– Папа тебе говорил?
– Да. Я спросил у него: теперь, когда мы поженились, грех ли это будет, если я тебя поцелую? И он ответил, что, раз мы поженились, это вовсе не грех. И объяснил про многое другое, что я должен делать. Сказал, я должен знать, что делать, иначе причиню тебе боль и ты будешь плакать. Мэри, а я не хочу, чтобы ты плакала из-за того, что я причинил тебе боль. Я не причинил тебе боль, ты не плакала, нет?
– Нет, Тим, – рассмеялась она, крепко обнимая его. – Ты не причинил мне боль, и я не плакала. Это я сама была как неживая. Считала, что вся ответственность лежит на мне, и боялась, что не справлюсь.
– Мэри, тебе правда не было больно? Папа говорил, чтоб я постарался не причинить тебе боль.
– Тим, ты был великолепен. Мы с тобой находились в хороших руках, в твоих неискушенных руках. Я очень тебя люблю!
– Слово «люблю» лучше, чем «нравится», да?
– Если оно употреблено к месту.
– Мэри, я его буду говорить только тебе, а всем остальным – что они мне нравятся.
– Так и должно быть, Тим.
К тому времени, когда рассвет проник в комнату, озарив ее чистым мягким сиянием нарождающегося дня, Мэри уже крепко спала.

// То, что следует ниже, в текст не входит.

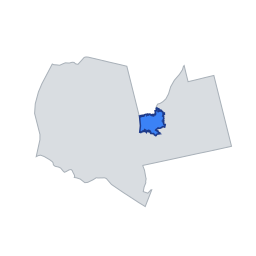 Sayaxché, Petén, Guatemala shown in context, rotated 76°
{"feature_id": "79465075B52336301108850", "entity_name": "Sayaxché", "entity_type": "district", "adm_level": 2, "iso_a3": "GTM", "parent_name": "Guatemala", "parent_adm1": "Petén", "projection": "natural_earth1", "projection_center": [-90.182, 16.297], "detail": "fine", "context": "in_parent", "style": "filled", "palette": "blue", "viewbox_px": 256, "rotation_deg": 76, "n_neighbors": 0, "source": "geoboundaries", "source_scale": "gbopen_adm2", "svg_char_len": 6280}
<svg xmlns="http://www.w3.org/2000/svg" viewBox="0 0 256 256"><g transform="rotate(76 128 128)"><path d="M47.6,186.0L48.6,184.8L49.5,182.0L50.6,179.1L50.0,175.8L49.6,173.1L50.8,169.2L50.7,166.3L51.3,164.5L53.1,163.3L54.1,161.1L48.9,153.4L48.9,151.6L49.6,149.5L53.8,141.3L58.9,131.5L64.4,120.7L67.8,114.2L79.9,114.2L87.9,114.2L98.1,114.2L109.2,114.2L116.4,114.2L119.4,114.1L118.9,109.9L119.3,105.2L120.7,101.0L120.7,99.1L118.5,96.8L114.3,95.5L112.0,93.5L111.9,90.9L110.9,87.8L108.9,84.2L104.7,80.4L98.3,76.6L92.9,71.5L88.4,65.1L84.6,61.0L81.6,59.3L81.0,58.4L89.5,58.5L97.6,58.5L97.7,49.3L97.7,41.2L97.8,32.0L112.5,32.0L130.0,32.0L148.2,32.0L162.5,32.0L170.8,32.0L170.5,43.5L170.1,56.7L169.7,66.4L169.3,79.4L168.9,92.7L168.3,110.8L167.9,122.5L168.1,122.8L172.9,122.2L180.0,122.7L181.7,122.7L183.9,123.7L185.5,124.0L189.1,126.6L193.4,128.6L196.0,124.6L194.6,122.2L193.6,120.9L193.7,119.9L208.4,130.3L206.7,131.9L203.0,135.6L196.2,141.9L190.1,147.6L184.3,152.8L179.1,157.4L178.4,157.9L171.8,161.2L170.7,162.7L169.2,169.3L168.6,170.9L169.8,174.5L171.0,180.2L170.6,183.1L166.0,186.7L163.9,190.0L163.0,192.1L162.2,191.5L160.7,191.4L157.4,192.2L155.8,192.4L154.5,193.3L154.4,195.3L155.3,198.6L155.6,200.3L154.6,201.1L150.6,203.0L149.0,205.0L147.5,208.0L145.7,209.3L143.8,209.1L142.5,209.5L139.7,211.8L135.4,216.2L133.2,219.4L133.1,221.9L133.6,224.0L118.1,216.3L113.0,215.0L91.3,215.1L82.0,212.1L71.4,206.2L64.3,200.9L47.6,186.0Z" fill="#d9dde1" stroke="#a8b0b8" stroke-width="1"/><path d="M128.8,115.4L134.3,117.4L135.5,117.9L135.4,117.8L135.3,117.5L135.4,116.8L135.5,116.6L135.4,116.5L135.2,116.6L134.9,116.6L134.8,116.4L134.9,116.2L135.1,116.0L135.3,115.3L135.2,115.2L134.9,115.0L134.7,114.8L134.7,114.6L134.5,114.4L134.5,114.2L134.5,113.8L134.5,113.7L135.0,113.8L135.1,113.7L135.3,113.6L135.3,113.3L135.0,113.0L134.7,113.1L134.6,112.8L134.5,112.7L134.2,112.4L133.9,112.5L133.7,112.4L133.5,112.2L133.8,111.9L133.8,112.2L133.9,112.3L134.2,112.1L134.4,112.2L134.7,112.0L134.8,112.0L135.1,112.2L135.3,112.1L135.4,111.9L135.6,112.0L135.9,112.0L136.1,111.6L136.4,111.2L136.8,111.1L136.6,110.9L136.3,111.0L136.1,110.8L135.9,110.7L135.8,110.8L136.0,111.0L135.9,111.1L135.5,110.6L135.5,110.3L135.7,110.2L135.7,109.8L135.9,109.5L135.5,109.4L135.3,109.5L135.3,109.3L135.6,109.0L135.8,109.0L136.2,109.1L136.3,108.9L135.9,108.4L135.7,108.7L135.6,108.8L135.4,108.6L135.2,108.5L135.2,108.4L135.7,108.1L136.0,108.0L135.9,107.7L136.2,107.5L136.4,107.5L136.5,107.5L136.4,107.4L136.6,107.3L136.6,107.5L136.8,107.7L136.8,107.4L137.0,107.5L137.3,107.6L137.5,107.6L138.0,107.4L138.3,107.0L138.5,107.3L138.8,107.3L138.9,106.9L138.8,106.6L139.0,106.5L139.0,106.3L139.3,106.0L139.3,105.6L139.5,105.3L139.5,105.2L139.5,104.6L139.9,104.4L140.0,104.4L140.3,104.2L140.6,104.2L140.8,104.2L141.0,103.9L141.4,103.6L141.5,103.4L141.6,103.5L141.7,103.4L142.1,103.2L142.2,102.9L142.2,102.7L141.9,102.3L141.8,102.2L140.9,101.2L141.1,100.6L141.3,98.4L141.2,98.5L141.1,98.3L141.1,98.5L140.8,98.6L140.7,98.9L140.7,99.1L140.3,99.2L140.1,98.8L140.0,99.0L139.9,99.0L139.6,99.2L139.7,99.3L139.6,99.6L139.1,99.5L138.9,99.7L138.7,99.8L138.6,99.7L138.4,99.8L138.2,100.0L138.1,99.9L138.0,100.1L138.1,100.4L137.9,100.4L137.8,100.5L137.7,100.4L137.6,100.6L137.5,100.8L137.3,101.0L137.2,101.2L137.1,101.4L136.7,101.7L136.5,101.4L136.4,101.3L136.4,101.2L136.2,101.0L136.3,100.8L136.1,100.7L136.0,100.3L136.0,100.2L135.8,100.0L135.8,99.8L135.8,99.6L135.3,99.2L135.2,98.9L135.7,98.8L135.8,98.7L135.8,98.2L135.6,98.0L135.6,97.9L135.9,97.4L136.0,96.7L135.7,96.3L135.8,95.8L135.8,95.4L135.8,95.1L135.7,95.0L135.4,95.0L135.3,94.9L135.2,94.5L135.1,94.2L135.2,93.8L135.3,93.3L136.0,92.4L136.0,92.2L135.9,92.0L135.7,92.0L135.4,92.2L135.1,91.8L134.7,91.5L134.5,91.4L134.3,91.3L133.9,91.1L133.7,91.6L133.6,91.3L133.4,91.3L133.3,92.0L133.2,92.2L132.9,92.3L132.1,92.3L131.4,92.5L131.1,92.5L131.0,92.4L131.1,92.1L131.1,91.9L130.8,91.8L130.5,91.9L130.3,92.1L130.0,92.2L129.9,92.4L129.8,92.5L129.8,92.1L129.7,91.8L129.5,91.5L129.3,91.4L129.1,91.4L128.8,91.9L128.6,92.0L128.4,91.9L127.8,91.2L127.5,90.9L127.3,90.9L127.1,91.1L126.9,91.1L126.5,90.9L126.0,90.8L125.6,90.6L125.3,90.6L125.1,90.7L125.0,90.9L125.0,91.1L125.0,91.3L124.8,91.5L123.7,90.4L123.2,90.5L123.1,90.4L123.0,90.2L123.1,89.9L123.3,89.9L123.5,89.9L123.7,89.7L123.5,89.3L123.4,89.2L122.8,89.3L122.2,89.1L122.1,89.4L122.5,90.2L122.5,90.5L122.0,90.3L121.6,90.4L121.4,90.3L121.0,90.3L120.6,90.4L120.5,90.5L120.5,90.9L120.4,91.1L120.1,91.3L119.9,91.2L119.7,91.1L118.7,91.6L118.6,91.8L118.7,92.0L119.1,92.1L119.3,91.8L119.5,91.8L119.6,92.0L119.5,92.4L119.3,93.0L119.2,93.7L119.3,94.1L119.5,94.5L119.4,94.8L118.9,94.6L118.8,93.8L118.7,92.9L118.2,92.7L117.9,93.2L117.9,93.6L117.7,93.7L117.4,93.5L117.3,93.3L117.4,93.0L117.2,93.2L116.9,93.3L116.6,93.7L116.5,94.5L116.6,94.8L116.3,94.8L116.1,94.7L115.8,94.8L115.6,94.9L115.4,95.3L115.5,95.6L116.2,96.0L116.4,95.9L116.5,95.6L116.8,95.4L117.1,95.5L117.3,95.6L117.4,96.1L117.5,96.2L117.9,95.9L118.2,95.9L118.2,96.1L118.1,96.8L117.8,97.3L117.8,97.6L118.4,97.6L119.0,97.7L119.5,97.6L119.9,97.6L120.4,97.6L120.6,97.7L120.8,98.3L121.0,98.5L121.2,98.3L121.4,98.0L121.7,98.1L121.8,98.2L121.7,98.5L121.3,98.8L121.2,99.0L121.4,99.4L121.8,99.8L122.1,99.9L122.3,99.9L122.5,100.1L122.5,100.4L122.3,100.6L122.1,100.5L121.8,100.1L121.5,99.9L121.3,100.0L120.9,100.5L120.8,100.8L120.9,101.2L121.0,101.2L121.0,100.7L121.3,100.7L121.4,101.1L122.0,101.3L122.0,101.5L121.9,101.7L121.8,101.8L121.5,101.6L121.3,101.6L121.1,101.9L120.8,102.2L120.8,102.4L120.9,102.6L121.0,102.7L120.8,103.1L120.6,103.2L120.3,103.1L119.9,103.2L119.8,103.4L119.8,103.6L120.0,103.8L119.7,104.1L119.7,104.4L119.8,104.5L120.0,104.6L120.2,104.9L120.4,105.1L120.4,105.3L120.3,105.5L120.1,105.6L119.7,105.2L119.3,105.5L119.1,105.9L119.2,106.1L119.4,106.2L119.7,106.0L119.8,106.0L119.8,106.3L120.1,106.6L119.8,106.6L119.7,106.7L119.2,107.0L119.1,107.4L119.0,107.9L119.2,108.8L119.3,108.9L119.8,109.1L120.1,109.3L120.2,109.5L120.3,109.9L119.7,110.2L119.4,110.2L119.3,110.4L119.3,110.6L119.4,110.8L119.9,110.9L120.1,111.0L120.0,111.4L120.1,111.8L119.9,112.0L119.3,111.6L119.1,111.6L119.0,112.3L119.0,112.7L119.0,113.0L119.3,113.1L119.6,112.7L119.9,112.5L120.1,112.5L120.2,112.9L119.8,113.0L119.4,113.6L119.6,113.9L119.5,114.0L128.8,115.4Z" fill="#3b82f6" stroke="#1e3a8a" stroke-width="1.5"/></g></svg>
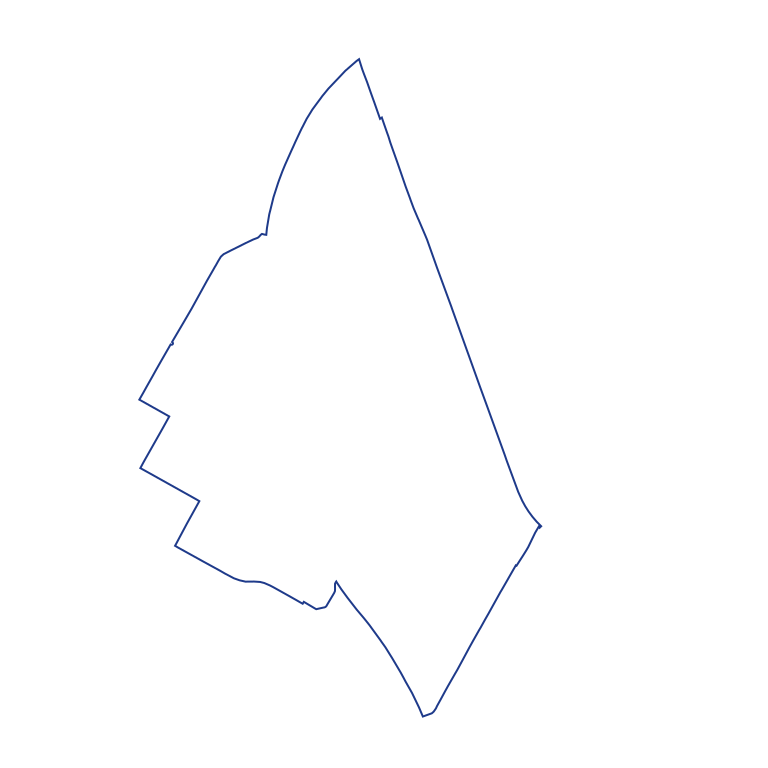 Subiaco, Western Australia, Australia (Equal Earth projection), rotated 299°
{"feature_id": "25037944B24614013246759", "entity_name": "Subiaco", "entity_type": "district", "adm_level": 2, "iso_a3": "AUS", "parent_name": "Australia", "parent_adm1": "Western Australia", "projection": "equal_earth", "projection_center": [115.818, -31.953], "detail": "fine", "context": "isolated", "style": "outline", "palette": "blue", "viewbox_px": 768, "rotation_deg": 299, "n_neighbors": 0, "source": "geoboundaries", "source_scale": "gbopen_adm2", "svg_char_len": 2854}
<svg xmlns="http://www.w3.org/2000/svg" viewBox="0 0 768 768"><g transform="rotate(299 384 384)"><path d="M141.2,279.7L141.2,280.0L141.1,283.2L141.1,283.7L141.1,291.0L141.1,297.7L141.1,311.0L141.2,331.6L141.1,336.8L141.3,346.9L142.3,352.9L144.0,358.7L148.2,366.1L150.8,371.6L151.9,375.8L152.5,381.8L152.6,385.6L152.6,388.6L152.6,392.2L152.5,411.7L152.4,417.3L152.4,419.4L154.6,419.5L154.2,432.6L154.2,433.9L159.0,439.3L159.8,440.3L160.5,440.8L161.1,441.1L162.1,441.3L163.9,441.3L177.2,441.7L179.1,441.5L181.3,440.4L182.8,439.5L185.6,438.0L187.4,437.9L188.1,438.0L187.6,438.8L183.7,446.3L179.4,455.6L173.4,469.6L170.4,477.5L169.4,480.1L166.1,488.1L157.9,505.7L157.5,506.4L154.4,512.9L150.1,520.6L148.4,523.7L139.6,538.7L136.3,543.9L134.2,547.1L127.3,558.4L118.1,571.4L112.0,579.2L118.4,584.8L119.2,585.5L121.5,586.3L125.4,586.7L128.1,586.5L135.4,586.5L145.2,586.4L150.8,586.4L165.3,586.6L169.3,586.7L179.9,586.6L187.6,586.5L194.8,586.4L199.7,586.4L202.5,586.4L214.5,586.5L217.7,586.6L226.9,586.6L234.0,586.7L250.0,586.7L258.7,586.7L261.0,586.8L273.3,587.0L275.0,587.0L288.1,587.2L289.3,587.2L289.3,588.0L294.0,588.3L301.5,588.8L307.3,589.1L311.3,589.2L327.3,588.3L334.3,588.5L333.7,589.8L335.8,590.4L337.6,584.2L339.9,578.1L342.6,572.2L345.6,566.7L348.9,561.5L354.7,553.7L376.5,528.4L378.5,526.2L381.0,523.4L414.4,485.1L428.3,469.1L451.3,442.9L452.6,441.4L483.0,406.8L484.1,405.6L487.2,402.0L511.4,374.0L515.3,369.6L531.1,351.7L533.8,348.3L543.6,335.7L544.4,334.7L545.0,333.8L552.1,324.7L558.2,317.6L558.7,317.1L567.2,307.2L570.9,303.1L578.3,294.9L584.4,288.1L591.9,279.6L593.3,278.0L598.1,272.6L602.7,267.8L605.4,264.7L611.4,258.0L615.1,253.9L616.0,252.9L614.0,252.0L626.2,238.3L626.7,237.7L632.4,231.2L639.8,222.9L645.5,216.1L648.6,212.5L652.1,208.8L656.0,204.7L653.2,203.4L639.1,198.3L632.8,196.7L615.5,192.2L605.7,190.4L603.8,190.2L595.6,189.1L589.4,188.3L587.5,188.2L587.0,188.2L578.5,187.8L572.2,188.0L570.0,188.1L568.2,188.1L564.3,188.3L552.6,189.1L548.1,189.5L542.8,189.9L527.8,191.2L520.9,192.0L519.5,192.2L511.5,193.4L508.5,193.9L495.3,196.5L493.8,196.8L479.8,200.6L479.3,200.7L476.7,201.4L471.9,203.1L463.7,206.0L457.4,208.7L456.8,207.2L456.1,204.5L454.8,203.9L452.5,203.4L450.7,202.7L446.9,199.5L440.2,194.7L429.1,187.1L426.8,185.5L419.8,180.8L416.3,179.6L411.2,179.4L406.2,179.4L404.3,179.3L401.6,179.3L388.4,179.1L356.9,179.2L342.7,178.9L319.2,178.3L318.0,178.3L318.0,178.7L317.8,179.0L317.6,179.4L317.4,179.6L317.1,179.8L316.7,179.9L316.4,179.9L316.0,179.8L315.7,179.6L315.5,179.4L315.3,179.0L315.1,178.7L315.1,178.2L295.4,177.9L285.6,177.8L277.9,177.8L266.1,177.7L259.4,177.7L251.7,177.6L251.5,211.9L243.8,211.9L237.4,211.9L201.5,211.6L198.4,211.6L192.3,211.7L192.3,218.8L192.1,276.0L192.0,279.3L183.7,279.3L180.9,279.3L180.6,279.3L166.4,279.3L148.5,279.6L143.7,279.7L141.2,279.7Z" fill="none" stroke="#1e3a8a" stroke-width="2"/></g></svg>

А Тим лежал с открытыми глазами и смотрел в окно, стараясь не шевелиться, чтобы не потревожить ее сон. Она была такая маленькая и нежная, такая милая и ароматная. Некогда Тим так же прижимал к груди своего плюшевого медведя. Но Мэри была живая и могла обнять его в ответ, и это было куда приятнее. После того как мишку у него забрали, объяснив, что он уже вырос и больше не должен спать с игрушкой, Тим неделями лил слезы, прижимая к ноющей груди пустые руки, – оплакивал кончину друга. Он чувствовал, что мама не хотела отнимать у него медведя, но после того, как Тим однажды вернулся с работы в слезах и сказал ей, что Мик и Билл высмеяли его за то, что он спит с игрушкой, она, стиснув зубы, приняла решение, и в тот же вечер плюшевый мишка оказался в мусорном баке. О, какая же длинная и темная была та ночь! Ее населяли страшные тени, которые причудливо извивались, превращаясь в когти, клювы и длинные острые клыки. Пока плюшевый мишка был с ним, Тим прятал в нем лицо, и чудища не смели приближаться, оставаясь у дальней стены, а потом он очень долго привыкал к тому, что они снуют вокруг него, клацая зубами перед самым его носом. С тех пор как мама стала оставлять в комнате включенный ночник, Тим боялся меньше, но до сего дня он ненавидел темноту: она таила в себе смертельную опасность и кишела грозными хищниками.
Забыв, что он не должен шевелиться, а то разбудит Мэри, Тим повернулся к ней и, положив подушку повыше, принялся рассматривать. Завороженный, он старался запомнить каждую деталь ее облика, так непохожего на его собственный. Особенно поражали Тима ее груди, он не мог оторвать от них глаз. От одной мысли о них его охватывало волнение, а то, что он испытал, когда они соприкасались с его телом, вообще не поддавалось описанию. Ему казалось, что Мэри была устроена по-другому, специально для него; он не сознавал, что она такая же, как любая другая женщина. Она была его Мэри и целиком и полностью принадлежала ему, как некогда плюшевый мишка. Ее тело предназначалось для него одного, чтобы он, обнимая его, спасался от нашествия ночи, отгонял ужас и одиночество.